Like he will at Moon this year, Kaufman also had to get acclimated to becoming a head coach at Montour. It took him a while to pick up his first win, as Montour started out 0-7 his inaugural season. Once he got that milestone first victory, the pieces to the puzzle started to come together.

"My first year at Montour we had a lot of good athletes," Kaufman said. "We started the year 0-7. We were playing Canon-McMillan and they were beating us pretty good. We got back into the game and Milton Banks hit a running 3-pointer to win the game. To see their reaction after finally winning a game was priceless and that got things rolling.

"It is hard to predict wins, especially in high school. We knew we had some pretty good players coming through, so we thought we would have success. We put ourselves in the [WPIAL title] conversation every year as a team to watch and that is all you can do. That is our goal going into Moon, also. It is how you are playing at the end of the year and if you have a chance to win something."

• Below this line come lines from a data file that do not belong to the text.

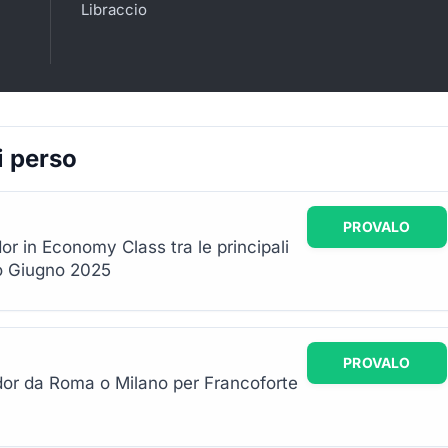
Libraccio
i perso
PROVALO
or in Economy Class tra le principali
ro Giugno 2025
PROVALO
ndor da Roma o Milano per Francoforte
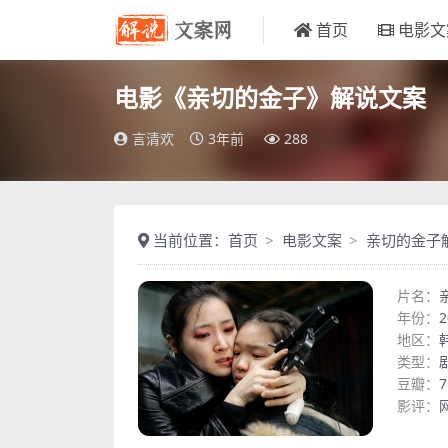
首页
电影文
电影《亲切的金子》解说文案
言清欢
3年前
288
当前位置：
首页
电影文案
亲切的金子
片名：
年份：
2
地区：
类型：
豆瓣：
7
影评：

One of Kaufman's main goals at Moon will be to reach the playoffs, something he did every year with Montour. But he knows with a new group of players to get used to and a step up to Class AAAA, it will be a difficult challenge.

Like Montour, Moon was a consistent winner under coach Jeff Ackermann, who led the Tigers to a 224-116 record and three WPIAL titles as well as a PIAA state championship in 13 seasons. But Ackermann's post was opened by the district school board in March. The Tigers fell short of the WPIAL playoffs four of the past five seasons, compiling a 51-59 record in that span, including 9-13 last season.

Ackermann has since been hired to coach at Pine-Richland. Meanwhile, Kaufman hopes to restore the Moon program to its previous run of success.

"It is a goal," Kaufman said. "It is going to be difficult. They didn't make the playoffs the last three years. It will be a nice steppingstone. There are a bunch of seniors who have never played in the playoffs and it would be a nice sendoff for them to experience that. I think we have a legitimate chance."

In order to get to that point, Kaufman is going to endure a lot of firsts with his new team. The first meeting. The first practice. The first game. All are what he describes as "part of the thrill."

"Getting to know the kids again is going to be fun," Kaufman said. "Getting to know their strengths and weaknesses on and off the court. It is the fun of it for me.

"It is a new challenge going up to Class AAAA. It is another level of talent up here. It is refreshing. It is like starting over. I am eager to see how far we can take it and see what we can do with the new program."